Our results support FOLFOX as therapeutic option in advanced GEP-NENs with poor prognosis, either at first or further therapy line. Longer duration of therapy was associated with a more durable benefit.

摘要

目的

本研究旨在探讨氟尿嘧啶-奥沙利铂(FOLFOX)治疗晚期胃肠胰神经内分泌肿瘤(GEP-NENs)的疗效和耐受性。

方法

对 2005 年至 2016 年期间在德国一家神经内分泌肿瘤转诊中心接受 FOLFOX 治疗的 72 例晚期 GEP-NENs 患者进行回顾性分析。
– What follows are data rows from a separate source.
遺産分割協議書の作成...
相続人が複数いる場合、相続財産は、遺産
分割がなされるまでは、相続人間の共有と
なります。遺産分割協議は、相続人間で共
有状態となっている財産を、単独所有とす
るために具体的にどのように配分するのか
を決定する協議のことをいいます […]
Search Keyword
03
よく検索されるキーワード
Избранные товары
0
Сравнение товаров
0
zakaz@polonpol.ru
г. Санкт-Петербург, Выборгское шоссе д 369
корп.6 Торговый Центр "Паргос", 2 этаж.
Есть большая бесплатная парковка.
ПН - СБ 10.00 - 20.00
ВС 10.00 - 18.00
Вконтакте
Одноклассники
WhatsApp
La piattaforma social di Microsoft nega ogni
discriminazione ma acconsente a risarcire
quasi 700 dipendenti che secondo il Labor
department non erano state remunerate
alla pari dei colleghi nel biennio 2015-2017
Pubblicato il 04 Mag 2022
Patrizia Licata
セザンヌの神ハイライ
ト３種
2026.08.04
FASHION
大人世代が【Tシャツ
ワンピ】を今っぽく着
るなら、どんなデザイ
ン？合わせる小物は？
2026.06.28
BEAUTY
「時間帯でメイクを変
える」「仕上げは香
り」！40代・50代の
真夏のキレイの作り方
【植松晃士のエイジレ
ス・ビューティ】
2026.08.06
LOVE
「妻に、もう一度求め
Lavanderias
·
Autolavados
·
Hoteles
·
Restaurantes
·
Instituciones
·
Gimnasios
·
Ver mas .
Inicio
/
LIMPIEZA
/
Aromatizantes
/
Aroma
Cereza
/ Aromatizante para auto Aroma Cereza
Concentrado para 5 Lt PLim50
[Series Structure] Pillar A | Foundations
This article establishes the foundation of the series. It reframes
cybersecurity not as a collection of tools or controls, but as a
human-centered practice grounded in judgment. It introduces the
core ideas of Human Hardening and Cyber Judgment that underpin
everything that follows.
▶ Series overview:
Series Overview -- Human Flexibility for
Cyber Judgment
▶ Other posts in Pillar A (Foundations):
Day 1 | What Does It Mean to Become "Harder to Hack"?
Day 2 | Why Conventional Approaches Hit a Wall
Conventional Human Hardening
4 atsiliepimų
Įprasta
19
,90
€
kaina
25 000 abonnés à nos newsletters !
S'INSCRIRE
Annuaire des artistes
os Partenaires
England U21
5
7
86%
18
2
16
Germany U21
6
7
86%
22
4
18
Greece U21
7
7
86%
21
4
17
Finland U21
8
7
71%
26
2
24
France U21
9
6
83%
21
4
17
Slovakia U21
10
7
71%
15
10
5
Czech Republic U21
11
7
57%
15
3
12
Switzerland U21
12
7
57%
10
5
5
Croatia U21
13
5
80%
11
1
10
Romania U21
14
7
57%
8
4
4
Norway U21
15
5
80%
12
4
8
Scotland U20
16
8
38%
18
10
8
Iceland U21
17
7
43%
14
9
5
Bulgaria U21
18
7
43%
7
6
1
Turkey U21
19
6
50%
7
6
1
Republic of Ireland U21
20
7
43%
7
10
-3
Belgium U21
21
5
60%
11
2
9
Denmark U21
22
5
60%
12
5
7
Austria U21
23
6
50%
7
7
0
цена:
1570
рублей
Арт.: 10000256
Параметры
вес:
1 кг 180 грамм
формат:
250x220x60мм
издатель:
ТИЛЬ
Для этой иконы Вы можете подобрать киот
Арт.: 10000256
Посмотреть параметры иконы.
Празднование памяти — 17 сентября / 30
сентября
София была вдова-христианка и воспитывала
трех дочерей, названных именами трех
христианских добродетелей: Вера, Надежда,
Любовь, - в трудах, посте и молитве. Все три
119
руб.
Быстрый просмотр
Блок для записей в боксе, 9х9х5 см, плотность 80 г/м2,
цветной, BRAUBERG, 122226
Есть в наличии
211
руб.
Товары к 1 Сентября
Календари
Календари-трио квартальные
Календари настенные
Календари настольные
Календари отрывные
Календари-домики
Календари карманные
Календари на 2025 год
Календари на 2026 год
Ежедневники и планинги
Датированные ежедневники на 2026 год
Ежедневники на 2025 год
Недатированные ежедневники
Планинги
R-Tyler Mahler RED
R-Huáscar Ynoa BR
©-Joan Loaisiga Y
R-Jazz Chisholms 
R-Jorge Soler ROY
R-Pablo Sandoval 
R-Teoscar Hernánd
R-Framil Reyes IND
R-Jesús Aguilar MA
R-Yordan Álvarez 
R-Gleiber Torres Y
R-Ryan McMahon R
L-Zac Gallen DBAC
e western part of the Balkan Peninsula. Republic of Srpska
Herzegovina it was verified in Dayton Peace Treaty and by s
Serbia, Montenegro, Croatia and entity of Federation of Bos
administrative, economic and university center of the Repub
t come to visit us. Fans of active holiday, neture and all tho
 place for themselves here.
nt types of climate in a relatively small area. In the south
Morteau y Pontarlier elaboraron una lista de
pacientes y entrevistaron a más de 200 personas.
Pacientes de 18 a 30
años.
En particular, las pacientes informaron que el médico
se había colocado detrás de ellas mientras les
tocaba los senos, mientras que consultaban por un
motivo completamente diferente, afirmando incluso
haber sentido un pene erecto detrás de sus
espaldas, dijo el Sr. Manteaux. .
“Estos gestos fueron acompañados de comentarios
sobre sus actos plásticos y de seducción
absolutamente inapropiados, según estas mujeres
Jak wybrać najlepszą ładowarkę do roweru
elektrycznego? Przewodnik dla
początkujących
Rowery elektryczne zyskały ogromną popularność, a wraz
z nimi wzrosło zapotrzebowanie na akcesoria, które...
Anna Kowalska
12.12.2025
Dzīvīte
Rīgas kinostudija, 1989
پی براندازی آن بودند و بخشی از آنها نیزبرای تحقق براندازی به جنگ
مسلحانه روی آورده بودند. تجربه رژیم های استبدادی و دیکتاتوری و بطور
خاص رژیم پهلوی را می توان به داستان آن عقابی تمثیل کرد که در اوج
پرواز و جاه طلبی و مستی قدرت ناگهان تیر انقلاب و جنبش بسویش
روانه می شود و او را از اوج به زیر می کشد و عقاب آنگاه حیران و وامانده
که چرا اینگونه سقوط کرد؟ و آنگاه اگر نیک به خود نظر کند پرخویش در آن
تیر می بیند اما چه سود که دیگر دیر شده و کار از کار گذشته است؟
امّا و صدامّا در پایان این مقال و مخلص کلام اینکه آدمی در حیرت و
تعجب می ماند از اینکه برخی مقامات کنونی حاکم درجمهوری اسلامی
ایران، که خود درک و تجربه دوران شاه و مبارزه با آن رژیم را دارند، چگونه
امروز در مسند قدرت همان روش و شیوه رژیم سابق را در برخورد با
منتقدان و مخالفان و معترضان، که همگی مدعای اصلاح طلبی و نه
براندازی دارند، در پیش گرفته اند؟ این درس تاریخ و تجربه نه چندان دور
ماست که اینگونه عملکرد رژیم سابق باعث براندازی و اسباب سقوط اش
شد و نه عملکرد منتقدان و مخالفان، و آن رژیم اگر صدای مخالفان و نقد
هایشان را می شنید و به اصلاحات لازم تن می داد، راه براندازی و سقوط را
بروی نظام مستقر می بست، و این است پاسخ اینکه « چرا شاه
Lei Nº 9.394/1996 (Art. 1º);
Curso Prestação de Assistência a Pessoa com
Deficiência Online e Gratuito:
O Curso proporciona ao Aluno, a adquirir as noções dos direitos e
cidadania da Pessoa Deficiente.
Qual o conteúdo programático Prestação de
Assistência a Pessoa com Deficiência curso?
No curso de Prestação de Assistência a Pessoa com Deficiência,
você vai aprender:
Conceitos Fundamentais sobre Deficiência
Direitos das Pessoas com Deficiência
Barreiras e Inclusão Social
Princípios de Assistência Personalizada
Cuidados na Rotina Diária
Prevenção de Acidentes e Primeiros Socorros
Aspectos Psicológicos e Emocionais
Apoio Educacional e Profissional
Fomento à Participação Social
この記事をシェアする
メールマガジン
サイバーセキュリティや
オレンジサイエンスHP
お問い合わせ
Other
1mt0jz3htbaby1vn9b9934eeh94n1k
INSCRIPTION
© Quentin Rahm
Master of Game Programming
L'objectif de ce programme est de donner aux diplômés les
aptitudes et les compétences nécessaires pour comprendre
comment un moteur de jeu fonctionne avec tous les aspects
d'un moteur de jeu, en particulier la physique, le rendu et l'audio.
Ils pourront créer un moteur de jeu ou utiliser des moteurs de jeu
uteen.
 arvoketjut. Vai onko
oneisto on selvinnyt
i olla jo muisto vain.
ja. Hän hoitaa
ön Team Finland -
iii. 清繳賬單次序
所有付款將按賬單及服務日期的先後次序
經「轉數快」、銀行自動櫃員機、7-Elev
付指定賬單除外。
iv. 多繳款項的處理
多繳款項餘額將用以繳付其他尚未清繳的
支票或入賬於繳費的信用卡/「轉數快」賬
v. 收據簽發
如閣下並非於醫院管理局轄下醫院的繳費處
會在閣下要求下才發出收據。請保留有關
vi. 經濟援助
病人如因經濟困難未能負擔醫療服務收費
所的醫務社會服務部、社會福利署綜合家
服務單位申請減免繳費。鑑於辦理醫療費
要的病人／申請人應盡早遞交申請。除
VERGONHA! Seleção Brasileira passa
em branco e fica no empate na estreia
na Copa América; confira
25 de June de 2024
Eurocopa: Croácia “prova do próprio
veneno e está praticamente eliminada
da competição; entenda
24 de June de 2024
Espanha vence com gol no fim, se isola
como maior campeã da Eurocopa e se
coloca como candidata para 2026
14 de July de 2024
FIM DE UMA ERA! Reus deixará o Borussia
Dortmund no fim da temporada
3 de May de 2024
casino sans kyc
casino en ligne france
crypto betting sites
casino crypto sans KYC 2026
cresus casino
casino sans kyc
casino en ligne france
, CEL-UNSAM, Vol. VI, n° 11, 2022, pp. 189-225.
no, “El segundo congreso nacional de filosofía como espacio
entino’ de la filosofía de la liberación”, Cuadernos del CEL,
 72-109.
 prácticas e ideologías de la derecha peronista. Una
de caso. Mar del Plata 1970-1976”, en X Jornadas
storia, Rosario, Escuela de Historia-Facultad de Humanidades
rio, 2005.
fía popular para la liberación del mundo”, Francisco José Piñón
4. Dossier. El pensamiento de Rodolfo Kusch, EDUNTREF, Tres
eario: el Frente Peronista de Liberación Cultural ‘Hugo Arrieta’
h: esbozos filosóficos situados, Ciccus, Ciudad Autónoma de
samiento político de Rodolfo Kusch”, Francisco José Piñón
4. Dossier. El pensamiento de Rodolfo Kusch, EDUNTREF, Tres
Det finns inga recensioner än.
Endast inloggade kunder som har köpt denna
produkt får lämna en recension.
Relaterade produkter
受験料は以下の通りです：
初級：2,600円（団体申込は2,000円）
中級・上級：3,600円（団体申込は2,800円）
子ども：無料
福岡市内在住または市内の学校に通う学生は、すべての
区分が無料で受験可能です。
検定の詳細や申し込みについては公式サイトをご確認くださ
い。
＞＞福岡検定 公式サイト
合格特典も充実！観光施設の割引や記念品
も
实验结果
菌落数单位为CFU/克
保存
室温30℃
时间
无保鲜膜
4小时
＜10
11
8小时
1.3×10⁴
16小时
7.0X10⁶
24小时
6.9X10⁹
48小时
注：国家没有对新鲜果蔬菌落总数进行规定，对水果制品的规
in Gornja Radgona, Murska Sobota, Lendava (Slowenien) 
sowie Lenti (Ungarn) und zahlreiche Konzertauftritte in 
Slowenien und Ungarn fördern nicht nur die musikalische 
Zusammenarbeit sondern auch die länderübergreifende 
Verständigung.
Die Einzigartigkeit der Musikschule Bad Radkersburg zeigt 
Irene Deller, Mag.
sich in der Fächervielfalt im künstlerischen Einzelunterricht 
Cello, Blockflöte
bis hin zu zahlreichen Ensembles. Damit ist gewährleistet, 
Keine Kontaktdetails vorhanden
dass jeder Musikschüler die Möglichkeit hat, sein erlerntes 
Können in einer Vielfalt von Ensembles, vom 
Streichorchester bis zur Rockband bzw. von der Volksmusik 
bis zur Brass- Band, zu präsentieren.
我们根据实体瘤反应评价标准 1.0 标准评估治疗反应、采用 Kaplan-Meier 方法评估无进展生存期、采用 Cox 回归模型进行风险因素分析。

结果

患者的组织学分级中,G1/G2 占 44.5%,G3 占 55.5%,接受中位数为 7 个周期(范围为 2-21 个)的治疗,中位随访时间为 18 个月(范围为 3-111 个月)。75.0%的病例达到疾病控制,但在接受 FOLFOX 一线治疗的 23 例患者中,这一比例为 91.3%(P = 0.04)。总体人群的中位无进展生存期为 8 个月。更好的预后与治疗持续时间(P = 0.02)和 G3 患者的组织学分化程度(高分化与低分化,P = 0.03)显著相关。88.8%的患者发生了不良反应,主要为 1 级和 2 级血液毒性和化疗引起的周围感觉神经病变(分别为 84.1%和 50.0%的患者)。

结论

我们的结果支持 FOLFOX 作为预后不良的晚期 GEP-NENs 的治疗选择,无论是一线还是进一步的治疗线。治疗持续时间较长与更持久的获益相关。